The Economist explains

Why might covid-19 booster vaccinations be needed?

Worrying variants and waning immunity raise the prospect of follow-up vaccine doses

VACCINE-MAKERS HAVE developed covid-19 jabs at unprecedented speed. Now they are turning their attention to booster vaccines. In February Pfizer/BioNTech, the makers of one jab, said they had started a clinical trial looking at giving another shot to people who had already received two doses six to 12 months earlier. This month preliminary data released by Moderna, an American drugmaker, showed that a further dose of one of two jabs, tailored to new variants of the virus and given six to eight months after the first round of vaccinations, triggered a strong immune response against variants first identified in South Africa and Brazil. And this week the Financial Times reported that the vaccine developed by Oxford University and AstraZeneca is effective when used as a booster shot, according to the results of an upcoming study. But some experts argue that there are not yet enough data to determine whether booster shots are even needed. Why might the world require another shot in the arm, and how would booster shots work?

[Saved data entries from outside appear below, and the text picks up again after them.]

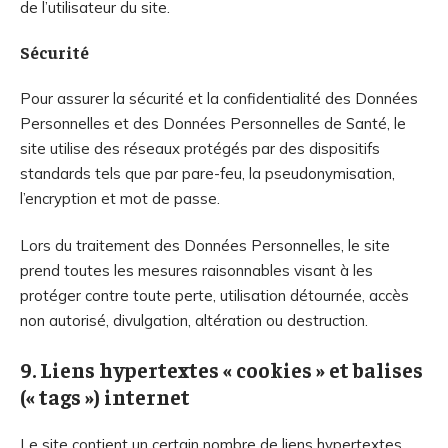
de l’utilisateur du site.
Sécurité
Pour assurer la sécurité et la confidentialité des Données
Personnelles et des Données Personnelles de Santé, le
site utilise des réseaux protégés par des dispositifs
standards tels que par pare-feu, la pseudonymisation,
l’encryption et mot de passe.
Lors du traitement des Données Personnelles, le site
prend toutes les mesures raisonnables visant à les
protéger contre toute perte, utilisation détournée, accès
non autorisé, divulgation, altération ou destruction.
9. Liens hypertextes « cookies » et balises
(« tags ») internet
Le site contient un certain nombre de liens hypertextes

Booster shots are supposed to solve two problems: that immunity tends to wane after vaccination or infection; and that variants might be better at evading the immune system’s defences. Covid-19 vaccines carry out a mock attack on the body for the immune system to practise on. Once the infectious pathogen has been fought off, specialised “memory” B and T cells will stand ready to combat any reinfection. A booster shot is designed to remind the immune system how it responded to a previous infection or teach it to respond to an evolved threat, increasing the level of protection. It could use the vaccine a person received the first time or a slightly modified version.